Ces choix ne sont pas étrangers à la philosophie qui se cache derrière l’entreprise. «On voulait préserver une vie professionnelle qui était saine en restauration. On a décidé de toujours fermer deux jours dans la semaine. Les mardis et mercredis, on est fermés. Nos clients nous demandent énormément d'ouvrir sept jours sur sept, mais pour nous, c'est vraiment une priorité que tout le monde ait une semaine de travail normale», poursuit Mme Tancrède.
Si la restauration est souvent vue comme un domaine d’emploi à court terme ou relié à la vie nocturne, le Cafécoquetel souhaite ainsi offrir une avenue différente à ses employés. «Il y a peut-être une frange des gens qui font de la restauration, qui est peut-être moins représentée.
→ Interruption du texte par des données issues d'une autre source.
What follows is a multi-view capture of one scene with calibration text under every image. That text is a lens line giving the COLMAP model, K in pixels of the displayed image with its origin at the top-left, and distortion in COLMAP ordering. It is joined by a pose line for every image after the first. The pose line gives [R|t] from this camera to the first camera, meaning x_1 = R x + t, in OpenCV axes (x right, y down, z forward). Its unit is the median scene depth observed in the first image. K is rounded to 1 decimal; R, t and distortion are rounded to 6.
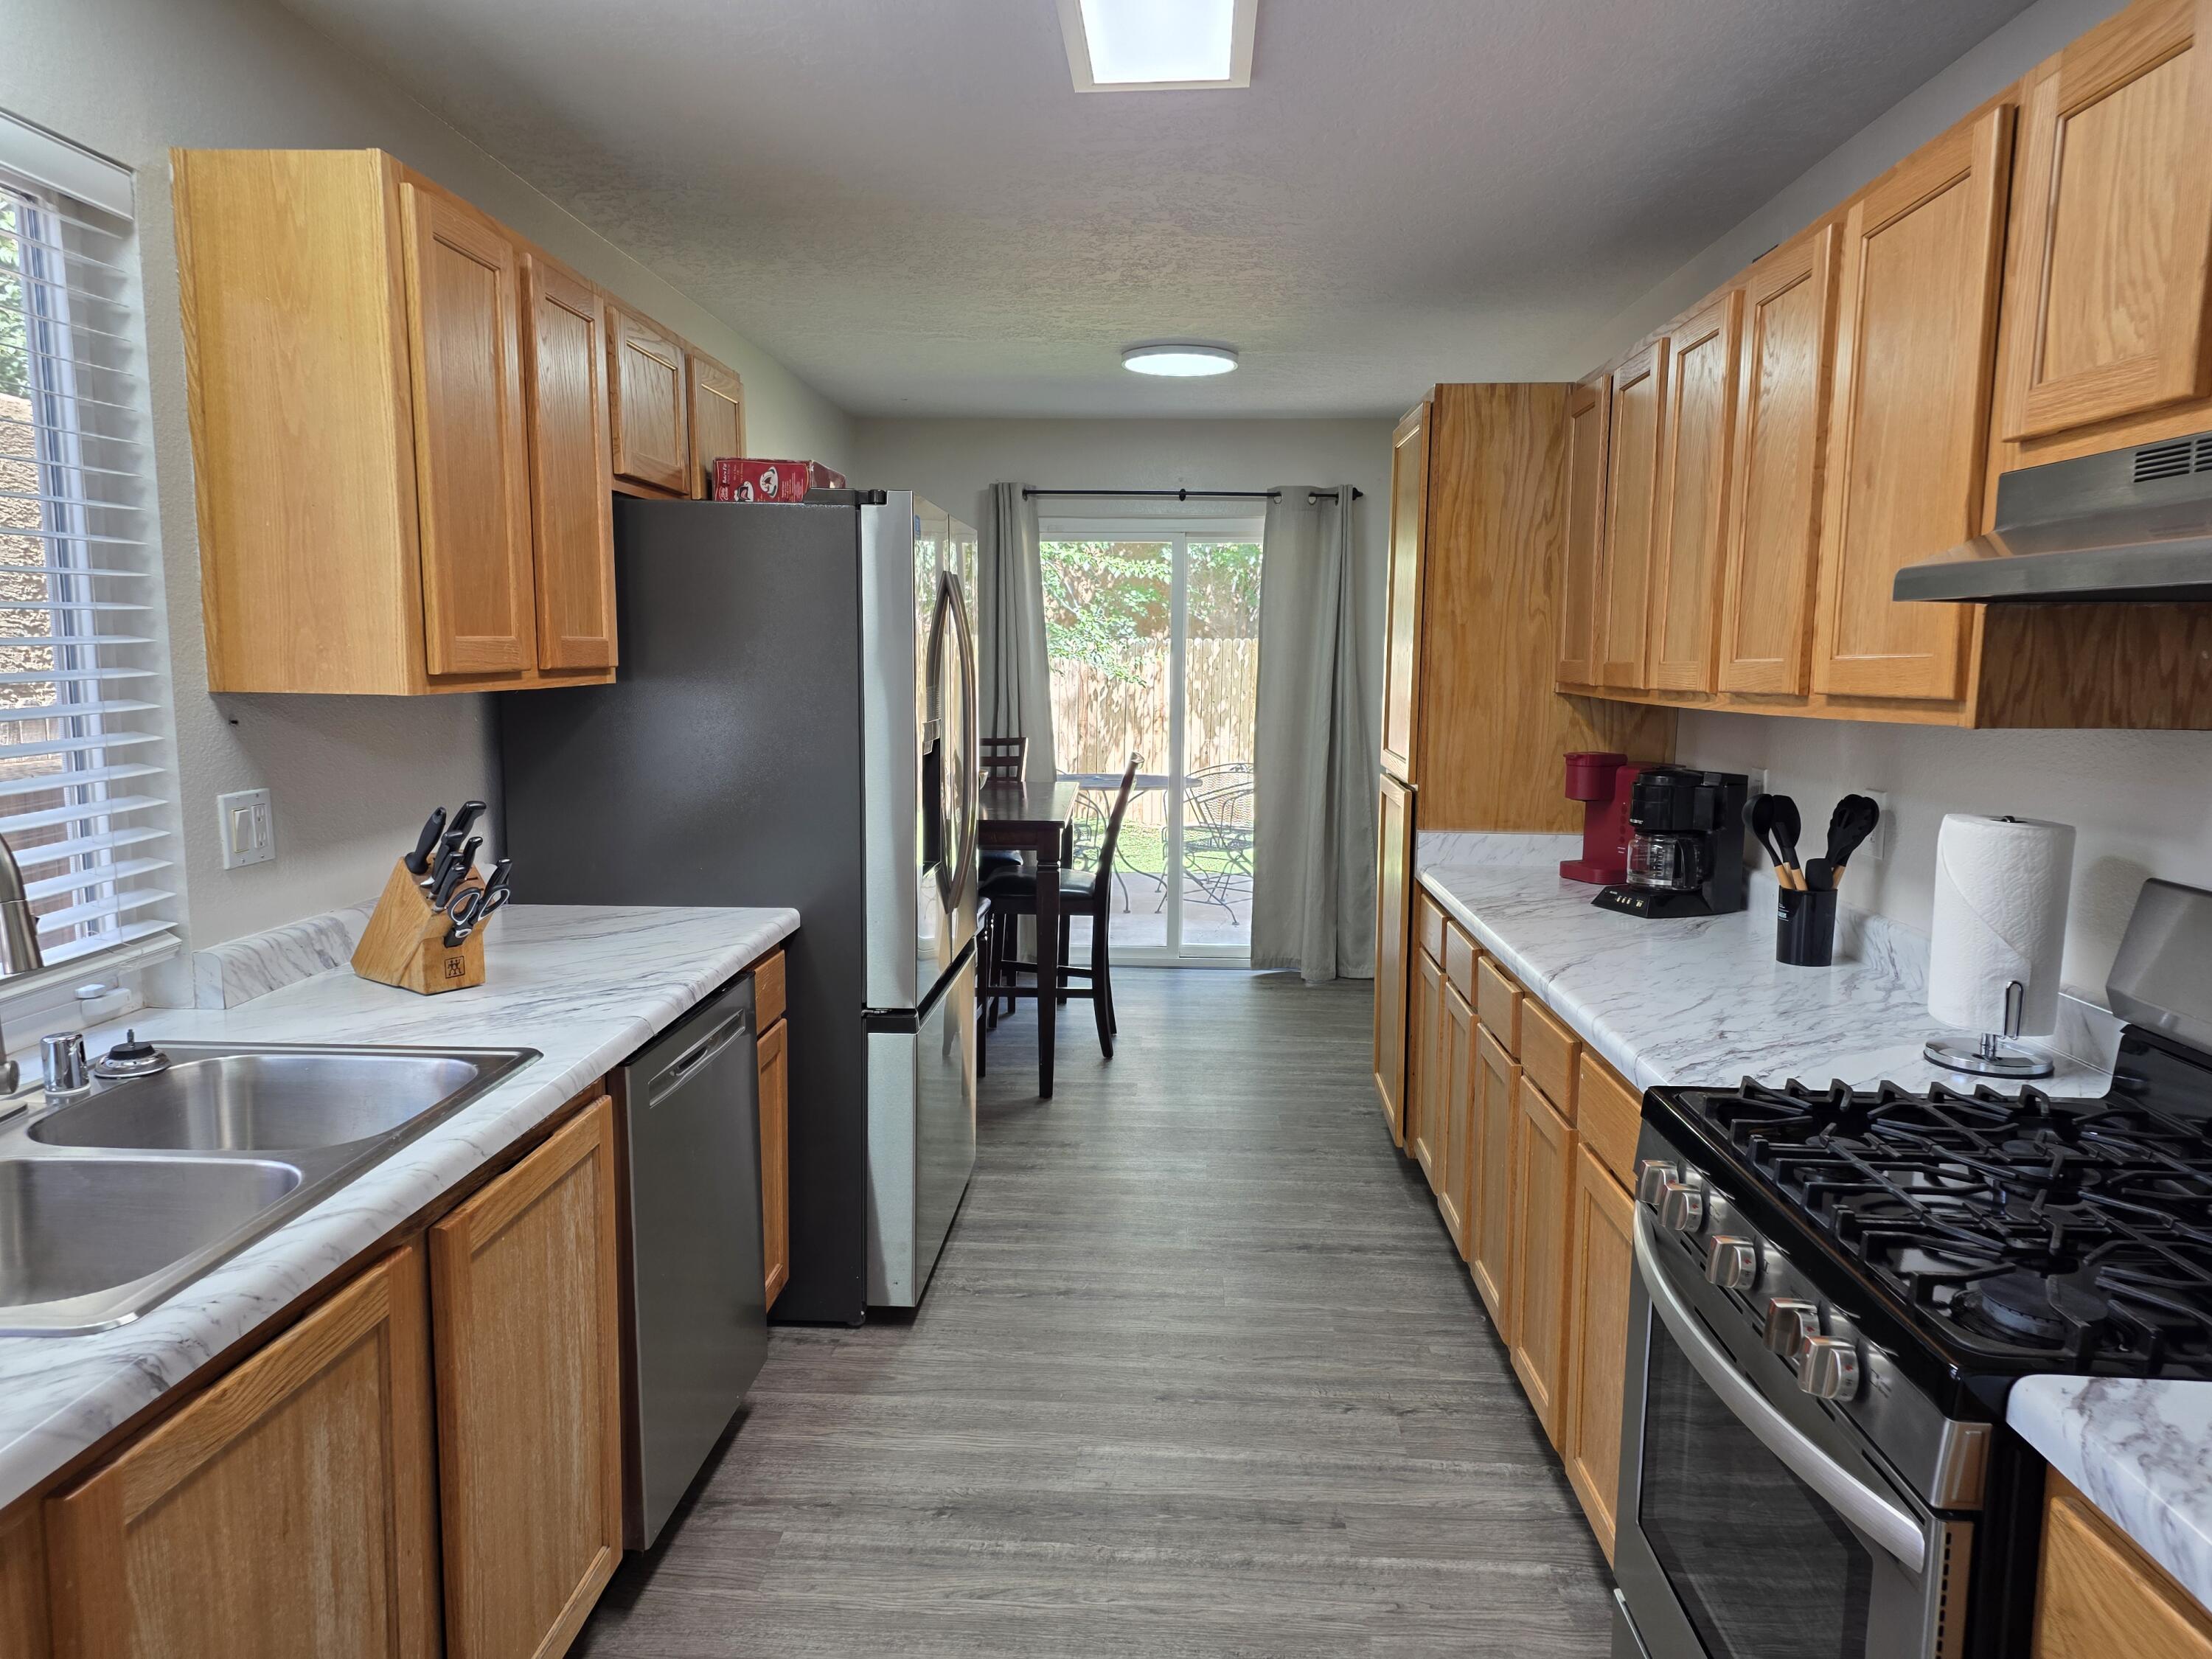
lens RADIAL K [[1423.9, 0, 1106.0], [0, 1423.9, 829.5], [0, 0, 1]] dist [0.057564, -0.072191]
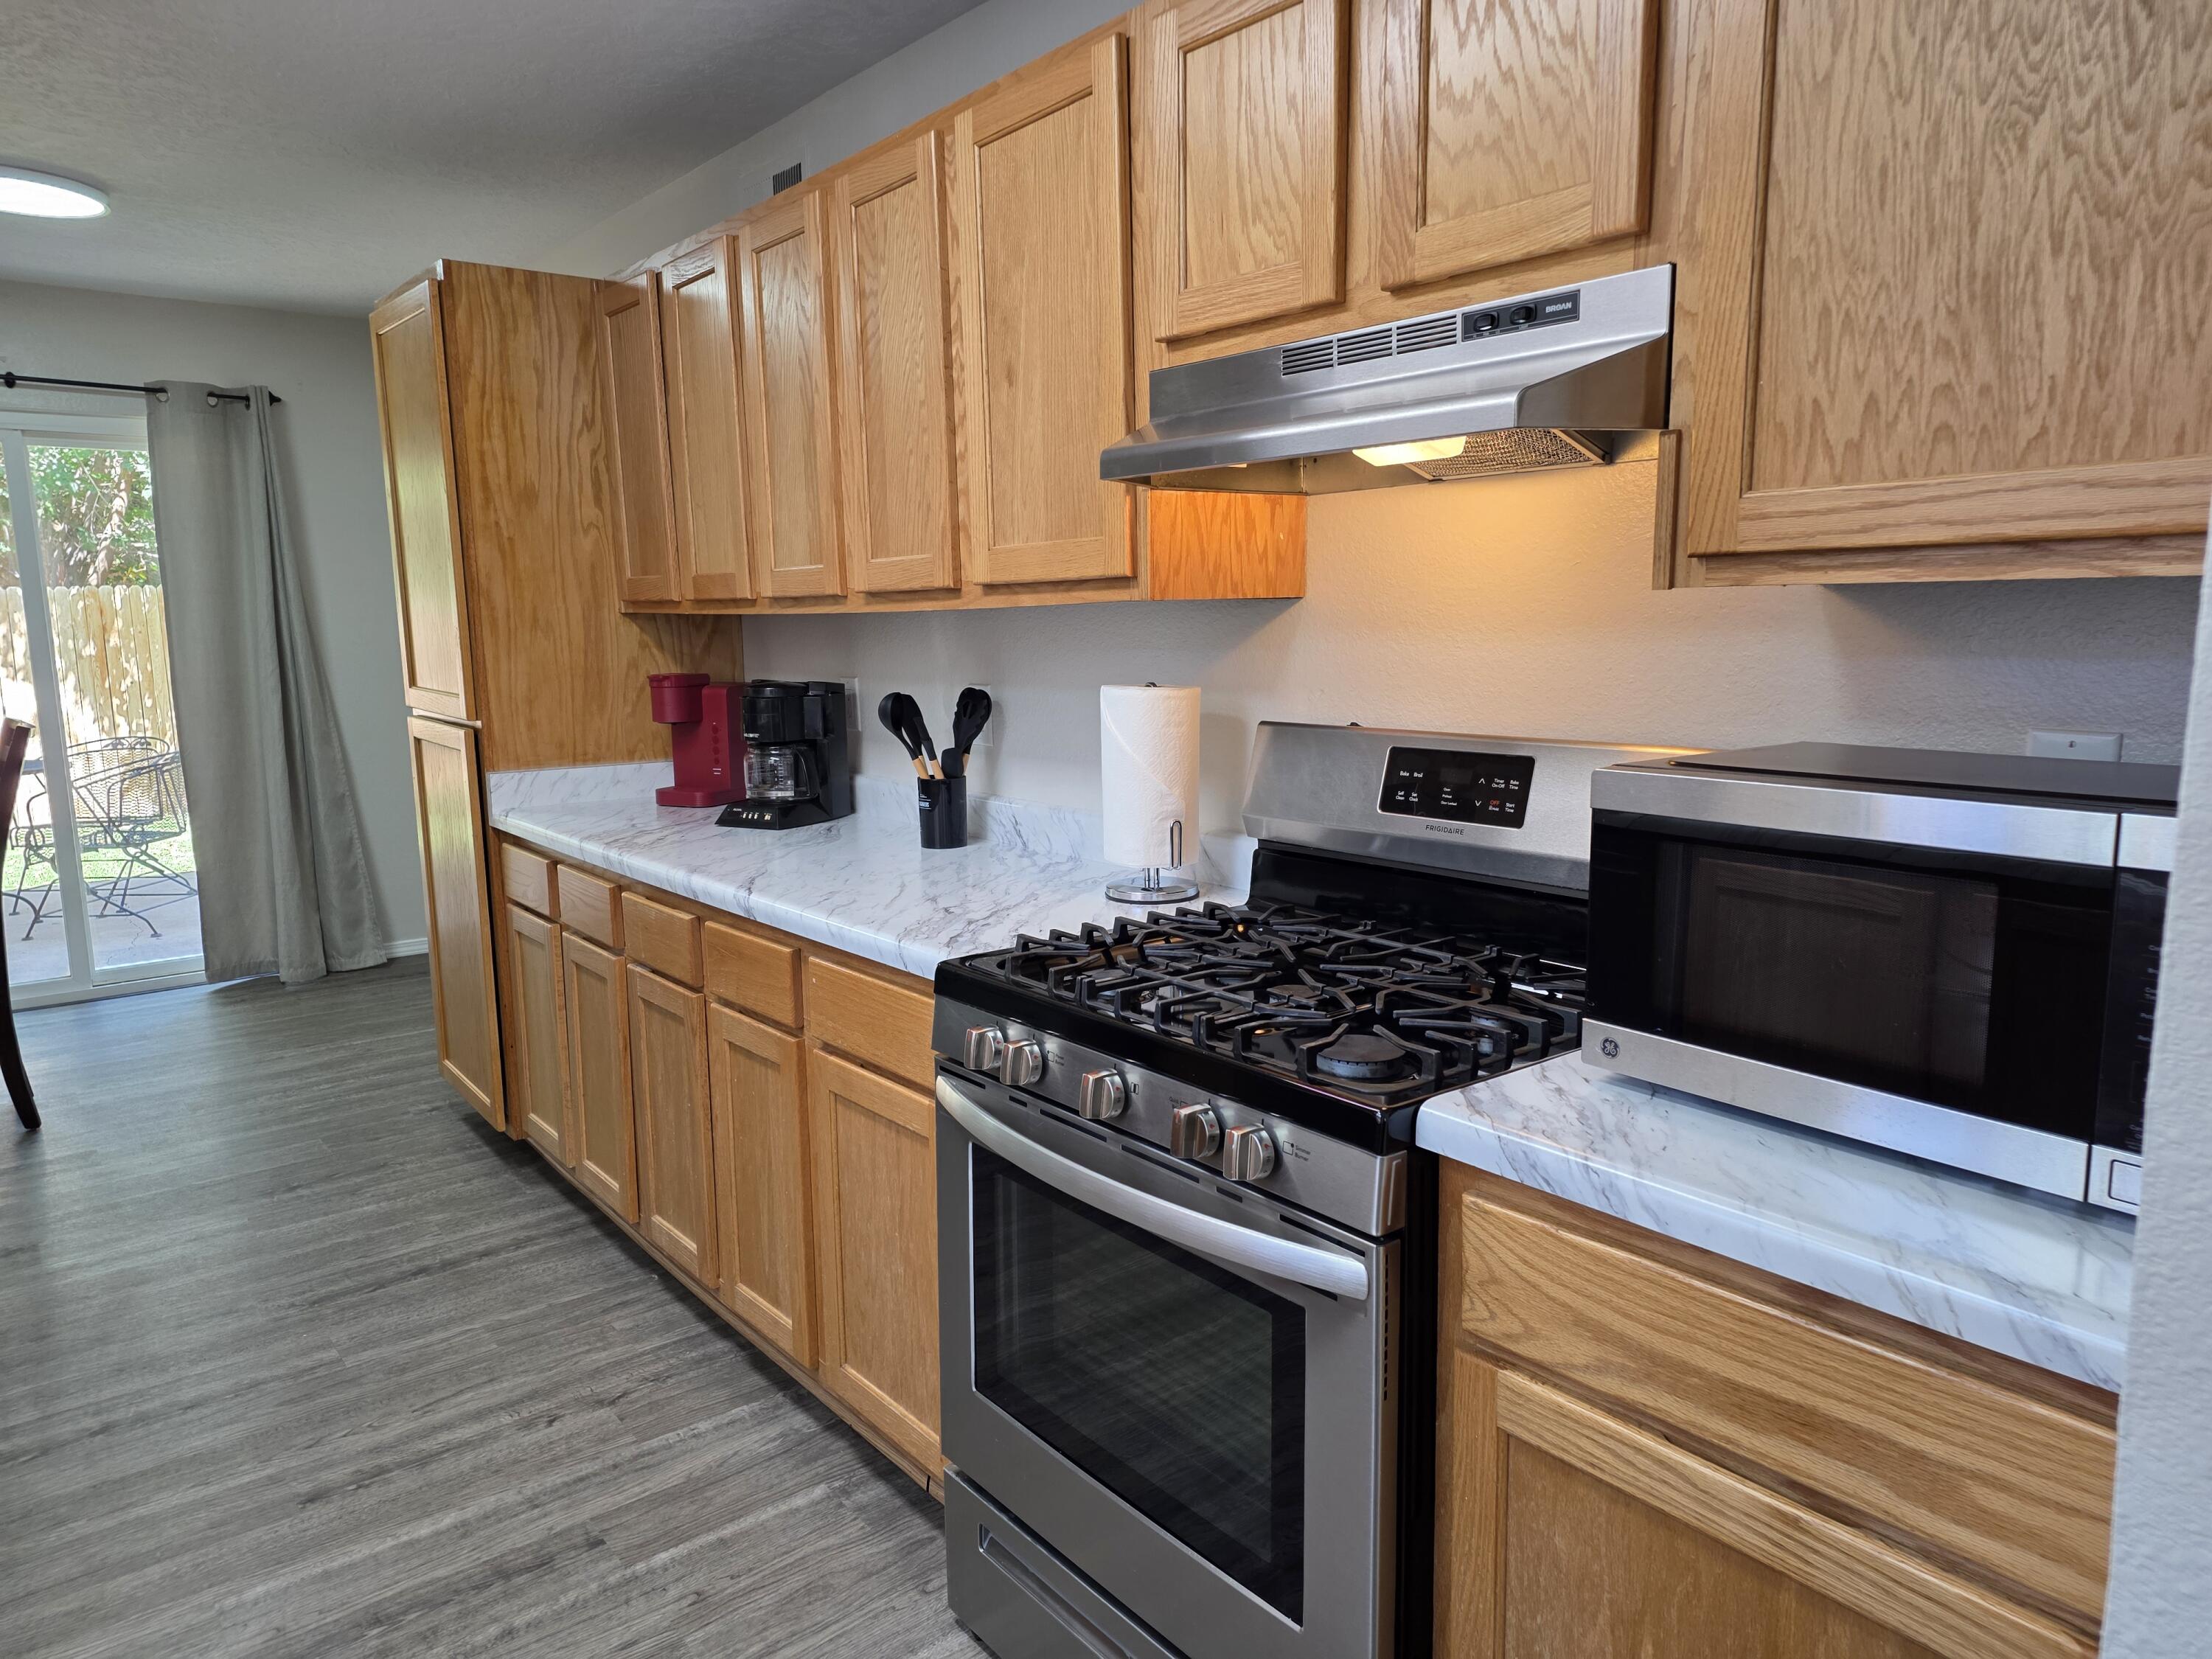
lens RADIAL K [[1440.9, 0, 1106.0], [0, 1440.9, 829.5], [0, 0, 1]] dist [0.043405, -0.030219]
pose [[0.748755, -0.115103, 0.652777, -0.098429], [0.097290, 0.993226, 0.063540, 0.018582], [-0.655668, 0.015933, 0.754881, 0.086784]]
Et il y a des gens qui veulent avoir des familles. Pour vouloir avoir des familles ou pour vouloir faire de la restauration à long terme, il faut peut-être pouvoir envisager qu'il y a des conditions qui sont liées à ça», croit Mme Tancrède.
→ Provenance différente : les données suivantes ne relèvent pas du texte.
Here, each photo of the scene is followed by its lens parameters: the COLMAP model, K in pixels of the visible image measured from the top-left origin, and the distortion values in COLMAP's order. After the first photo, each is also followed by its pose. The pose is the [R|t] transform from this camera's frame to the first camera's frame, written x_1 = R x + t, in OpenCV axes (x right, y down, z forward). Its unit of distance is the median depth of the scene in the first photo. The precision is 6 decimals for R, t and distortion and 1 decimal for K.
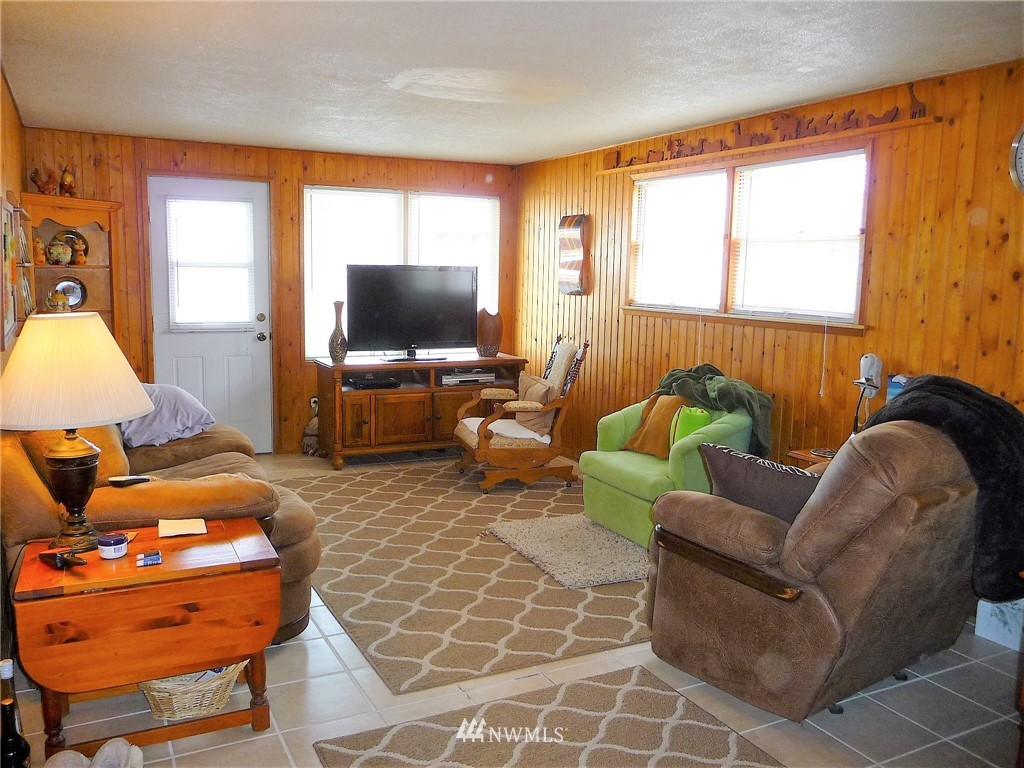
lens RADIAL K [[852.5, 0, 505.5], [0, 852.5, 380.4], [0, 0, 1]] dist [-0.043470, 0.052138]
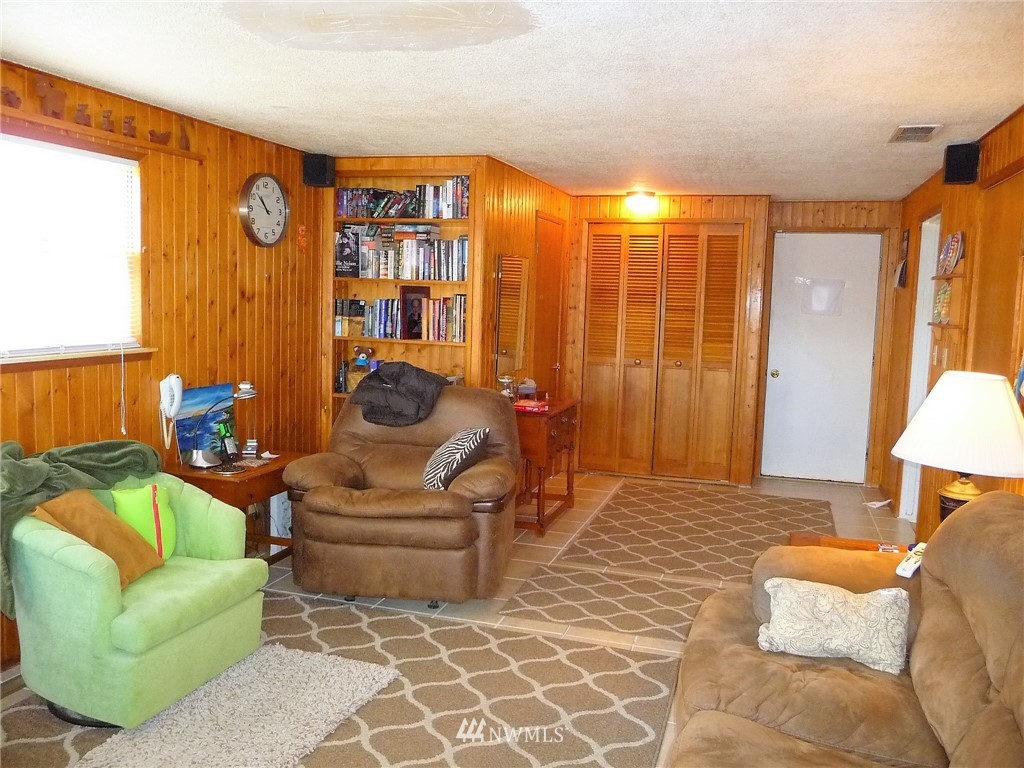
lens RADIAL K [[852.5, 0, 505.5], [0, 852.5, 380.4], [0, 0, 1]] dist [-0.043470, 0.052138]
pose [[-0.708269, -0.111643, 0.697058, -0.607075], [0.052785, 0.976276, 0.209996, -0.236959], [-0.703966, 0.185528, -0.685574, 1.554882]]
De son côté, la boutique Bouche Bée a décidé de fermer deux à trois semaines en janvier afin d’avoir un objectif commun de repos. Toujours fermé le lundi, le dimanche devient également une journée de fermeture en fonction des saisons.
«Au début, sur la rue, j'ai remarqué que j'étais la seule à proposer ça et à faire ça sans trop me poser de questions», raconte en riant la propriétaire, Marie Letard.
Marie Letard, propriétaire boutique Bouche Bée
«La méthode peut paraître un peu différente de penser au bien-être, à la santé de l'équipe, à la santé mentale et au confort de travail plutôt que “chiffres”, “rentabilité”, “croissance”, etc. Mais c'est aussi comme ça qu'est née mon entreprise. En fait, moi, j'ai créé mon entreprise, pas pour faire de l'argent, mais pour me créer un emploi que j'aimais et qui était compatible avec ce que j'avais envie d'avoir comme mode de vie», explique-t-elle.
Bien qu’elle se sente parfois à contre-courant en proposant une façon différente de gérer son équipe, Mme Letard considère que la méthode a toujours été gagnante.
Sans surprise, plusieurs avantages seraient associés à ces fermetures. «Le fait de fermer les affaires durant une période, ça soulage le sentiment de responsabilité qu'on a envers son employeur. Quand tout le monde revient, on est au même niveau, tout le monde est égal, on met la balle au milieu, puis on recommence à jouer», explique Estelle Morin.
Marie Letard a également noté «de gros avantages» notamment sur l'énergie de l'équipe. «C'est motivant et c'est rassurant aussi de savoir que la personne qui est à la tête de l'entreprise a conscience que c'est nécessaire», assure-t-elle.
Même son de cloche du côté du Cafécoquetel, qui considère que son équipe partage un sentiment de famille. «Ça fait en sorte qu'on a plus de temps pour poser des questions de qui veut quoi et de ce qui est vraiment viable ou non», ajoute Mme Tancrède.